2. The computer-implemented method according to claim 1, wherein
the variant model, the domains, and the feature/component
dependencies are collected in a common database.
3. The computer-implemented method according to claim 1, wherein
the defined feature/component dependencies are existence
dependencies and/or value dependencies.
4. The computer-implemented method according to claim 1, wherein
the components within a domain are stored in separate data
units.
5. The computer-implemented method according to claim 4, wherein
the automated evaluation of the feature/component dependencies
includes an existence test for the dependency, in particular
wherein the data units associated with the identified components
are stored unchanged.
6. The computer-implemented method according to claim 1, wherein
the components within a domain are stored in a common data
unit.
7. The computer-implemented method according to claim 6, wherein
the automated evaluation of the feature/component dependencies
includes an existence test for the dependency, wherein the entries
associated with the identified components are extracted from the
common data unit and are output.
8. The computer-implemented method according to claim 7, wherein
the entries associated with the identified components are extracted
from the common data unit, and each entry is output separately or
is output in a separate file.
9. The computer-implemented method according to claim 1, wherein
the product features in at least one feature category are defined
in a hierarchically structured manner.
10. The computer-implemented method according to claim 9, wherein a
feature/component dependency defined for a product feature on a
higher level of the hierarchy is also transferred to product
variants that have the product feature on a lower level of the
hierarchy.
11. The computer-implemented method according to claim 9, wherein
one value dependency is defined in each case between one component
and multiple product features in multiple feature categories and
vk1*vk2* . . . *vkn value specifications are made for the component
for the various combinations of the product features, and wherein
vk1, vk2, . . . , vkn are the quantities of the feature/component
dependencies in the form of value dependencies in the various
feature categories VK1, VK2, . . . , VKn.
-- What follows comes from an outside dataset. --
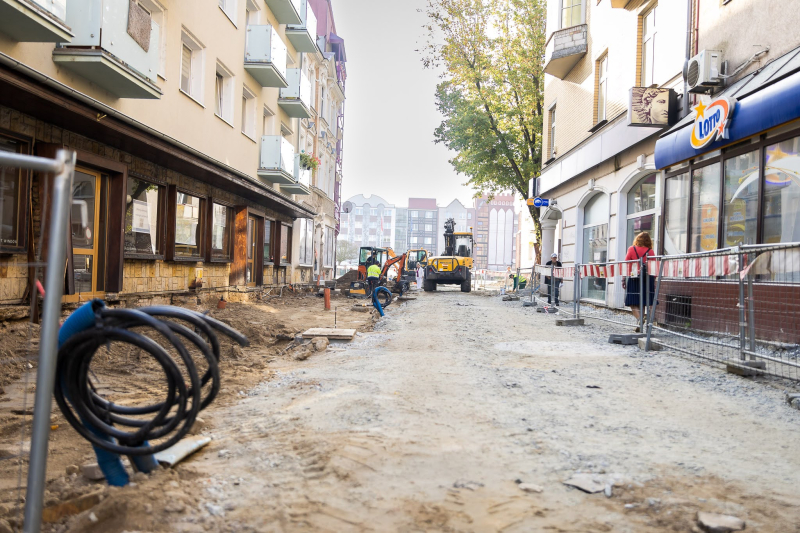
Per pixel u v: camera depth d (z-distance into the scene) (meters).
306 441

12. The computer-implemented method according to claim 1, wherein
test cases in the domain of product tests are specified as
components, or wherein models in the domain of product models are
specified as components, or wherein parameters and/or parameter
sets in the domain of product parameters are specified as
components, or wherein requirements in the domain of requirements
specifications are specified as components, or wherein test system
descriptions in the domain of test systems are specified as
components.
13. The computer-implemented method according to claim 1, wherein,
when the deletion of a previously defined product feature is
stipulated, a determination is made through evaluation of the
existing feature/component dependencies as to whether the product
feature to be deleted is associated with components and existing
feature/component dependencies are pointed out, and wherein the
deletion of the product feature to be deleted is suspended.
14. The computer-implemented method according to claim 13, wherein,
when an existing feature/component dependency is present, a new
version of the database being managed is generated in the form of a
copy of the database being managed, if applicable following
approval by the user, wherein the product feature to be deleted is
removed in the newly generated version of the database being
managed.
15. The computer-implemented method according to claim 14, wherein
components that have feature/component dependencies solely with the
deleted product feature are automatically deleted from the database
being managed.
16. The computer-implemented method according to claim 1, wherein a
new version of the variant model is generated through a modifiable
copy of an old version of the variant model or wherein a new
version of the domain model having all domains and all
feature/component dependencies is generated through a modifiable
copy of an old version of the domain model.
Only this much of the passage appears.